5. Configure publishing rules
Once you have configured a Web listener, the last step in providing access to your SharePoint 2010 sites via your ISA server is to create a set of publishing rules. By default, ISA server will deny all traffic attempting to traverse it (it is, after all a firewall product). Publishing rules are evaluated in numerical order from top to bottom – if a rule is found that matches the request, all subsequent matching rules will be ignored.
Start by going to Firewall Policy > Tasks > Publish SharePoint sites. In our case we are going to publish a single SharePoint Web site:
Select to publish a single SharePoint Web site.
Select to use non-secured connections for this test scenario.
For our test scenario, we will be verifying access to the SharePoint site from the SharePoint WFE server – but with a twist: we will be viewing the site via the ISA server (i.e. WFE > ISA > back to WFE) in order to avoid any loopback issues on the ISA server. In order to ensure traffic is directed to the correct IP address, I suggest specifying the IP rather than rely on a DNS lookup (in this case, we will manually configure the site name to resolve to the ISA server using the SharePoint Server’s Windows hosts file). Note that in a production environment, you would likely be forwarding IP traffic from an edge firewall to your ISA server (Firewall > ISA > WFE), so a DNS lookup should be used in order to ensure load balanced traffic is sent to the correct server(s). This scenario assumes that www.sitename.com is a SharePoint 2010 site has already been configured to use basic authentication:
Manually enter the IP address of your SharePoint site to avoid any potential DNS lookup issues.

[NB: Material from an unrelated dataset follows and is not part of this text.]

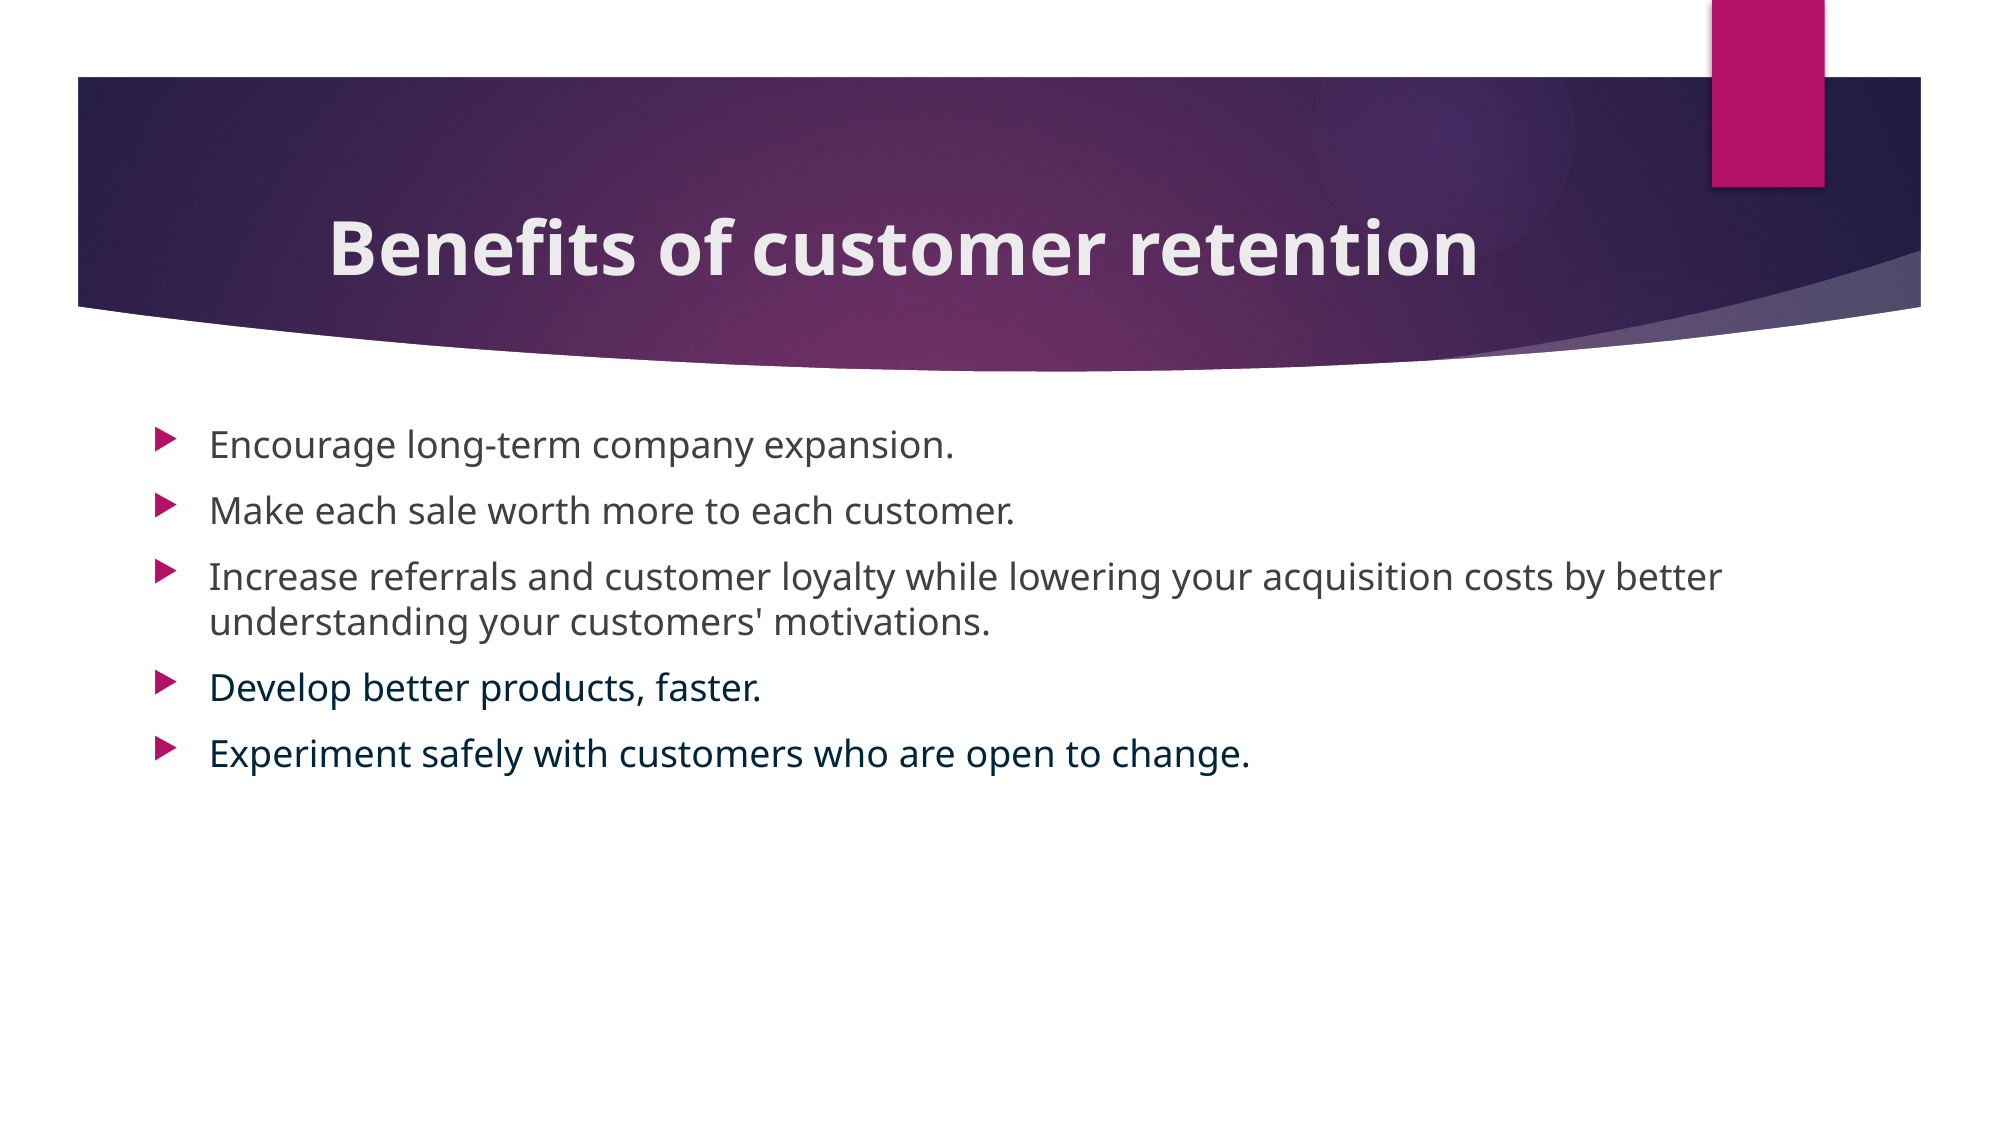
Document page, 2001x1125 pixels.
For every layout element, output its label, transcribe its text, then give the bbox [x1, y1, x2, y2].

list Encourage long-term company expansion. Make each sale worth more to each customer. Increase referrals and customer loyalty while lowering your acquisition costs by better understanding your customers' motivations. Develop better products, faster. Experiment safely with customers who are open to change. [137, 413, 1863, 1014]
title Benefits of customer retention [137, 123, 1863, 368]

For simplicity, ensure the public site name is the same as the internal site name entered in the previous step.
Select the Web listener created earlier.
Ensure basic authentication is selected.
Our scenario assumes AAM has already been configured on the SharePoint site.

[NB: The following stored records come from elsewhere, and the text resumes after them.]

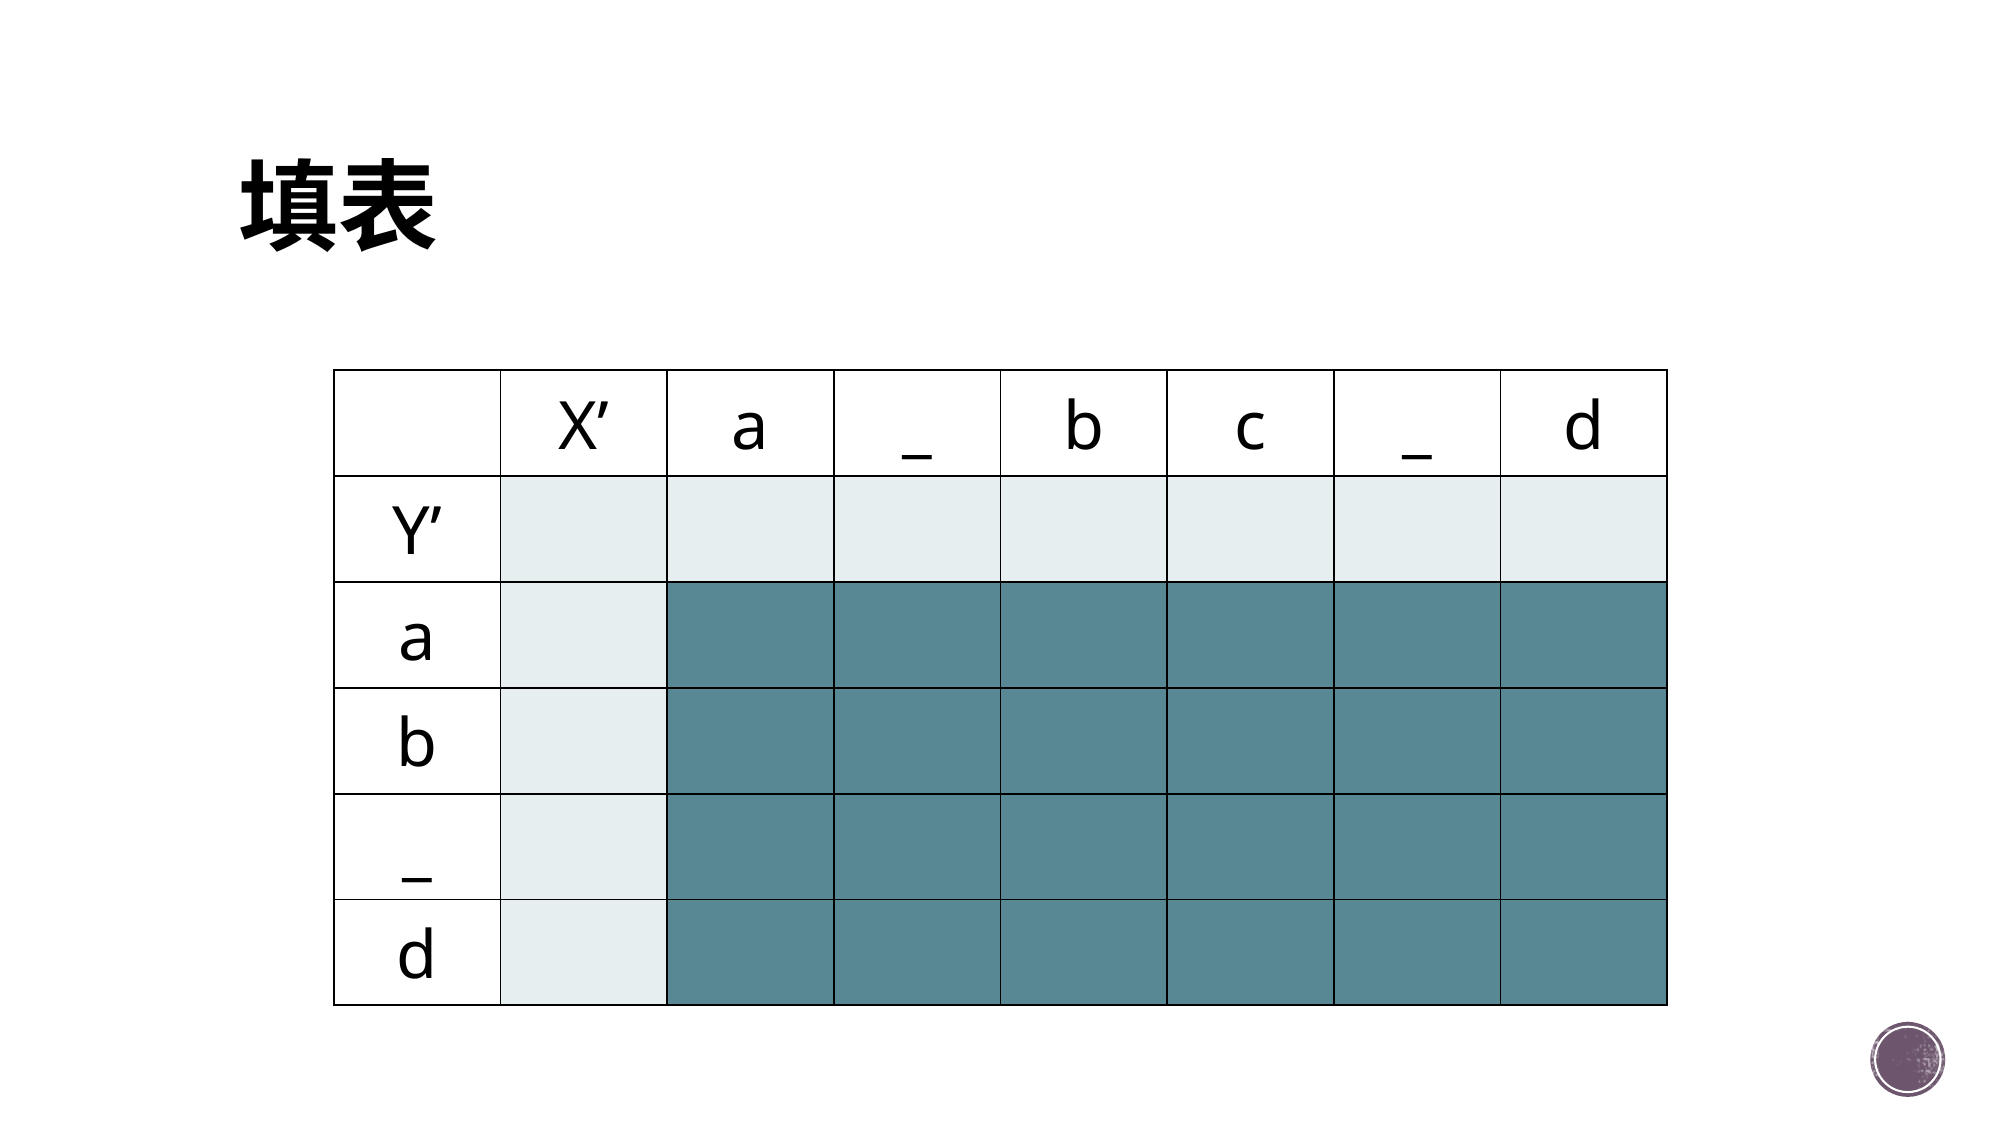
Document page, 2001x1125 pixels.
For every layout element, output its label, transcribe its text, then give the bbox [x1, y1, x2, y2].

table_cell [1335, 477, 1500, 581]
table_cell [501, 583, 666, 687]
table_cell d [335, 900, 500, 1004]
table_cell [1001, 583, 1166, 687]
table_cell [1168, 689, 1333, 793]
table_cell b [335, 689, 500, 793]
table_cell [1168, 795, 1333, 899]
table_cell [1501, 477, 1666, 581]
table_cell [1001, 689, 1166, 793]
table_cell [1001, 900, 1166, 1004]
table_cell [668, 583, 833, 687]
table_header c [1168, 371, 1333, 475]
table_cell [668, 795, 833, 899]
table_cell [1168, 583, 1333, 687]
table_cell [835, 583, 1000, 687]
table_cell [501, 477, 666, 581]
table_cell [835, 795, 1000, 899]
table_cell [835, 477, 1000, 581]
table_cell [1335, 583, 1500, 687]
table_cell [668, 900, 833, 1004]
table_header _ [1335, 371, 1500, 475]
table_cell [1335, 689, 1500, 793]
title 填表 [223, 79, 1874, 344]
table_cell [1168, 477, 1333, 581]
table_cell [1335, 795, 1500, 899]
table_header X’ [501, 371, 666, 475]
table_cell [501, 689, 666, 793]
table_cell [1501, 583, 1666, 687]
table_cell [668, 689, 833, 793]
table_cell [835, 900, 1000, 1004]
table_cell [501, 795, 666, 899]
table_cell [1001, 477, 1166, 581]
table_header d [1501, 371, 1666, 475]
table_cell [835, 689, 1000, 793]
table_header [335, 371, 500, 475]
table_cell [1335, 900, 1500, 1004]
table_cell _ [335, 795, 500, 899]
table_cell [1168, 900, 1333, 1004]
table_header b [1001, 371, 1166, 475]
table_cell [1501, 689, 1666, 793]
table_cell [668, 477, 833, 581]
table_cell [1001, 795, 1166, 899]
table_cell [1501, 795, 1666, 899]
table_cell [1501, 900, 1666, 1004]
table_cell a [335, 583, 500, 687]
table_cell Y’ [335, 477, 500, 581]
table_cell [501, 900, 666, 1004]
table_header _ [835, 371, 1000, 475]
table_header a [668, 371, 833, 475]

Selecting “All Authenticated Users” ensures that all traffic is authenticated with AD via the ISA server.
6. Configure hosts file (test scenario only)
At this stage, ISA Server configuration is complete. The final step in ensuring access to our SharePoint site is to ensure that the SharePoint WFE server resolves www.sitename.com to the appropriate IP address on the ISA server (i.e. NOT your SharePoint WFE server). To do that, we are simply going to edit the Windows hosts file on the SharePoint server located in “C:WINDOWSsystem32driversetc”. Open it up with notepad and add an entry in the form ” 192.168.0.100 www.sitename.com”:
Add a hosts file entry on your SharePoint WFE to ensure that your SharePoint site name resolves to the NIC IP on the ISA server.
7. Test and confirm access
Close all open browsers on the SharePoint server, then perform an “ipconfig /flushdns” at the command prompt. Attempt to ping your SharePoint site and ensure you can resolve to the ISA server IP. With any luck you will be presented with the default ISA server HTML logon form:
ISA Server 2006 HTML logon form.
Access to SharePoint 2010 team site via ISA Server 2006 SP1 using basic authentication delegation.
If you are unable to access the site, it could be due to one of the following:
- The SharePoint site is not configured correctly. Try accessing the site directly without the ISA server first, using the same credentials that you are trying to authenticate from the ISA server with.
- The ISA server is not a domain member or located in a trusted domain. This is required for AD authentication.
- You have a loopback issue. Ensure that the ISA server is forward requests to the SharePoint site, as opposed to its own NIC IP. Packets should travel from WFE > ISA > WFE in this test scenario.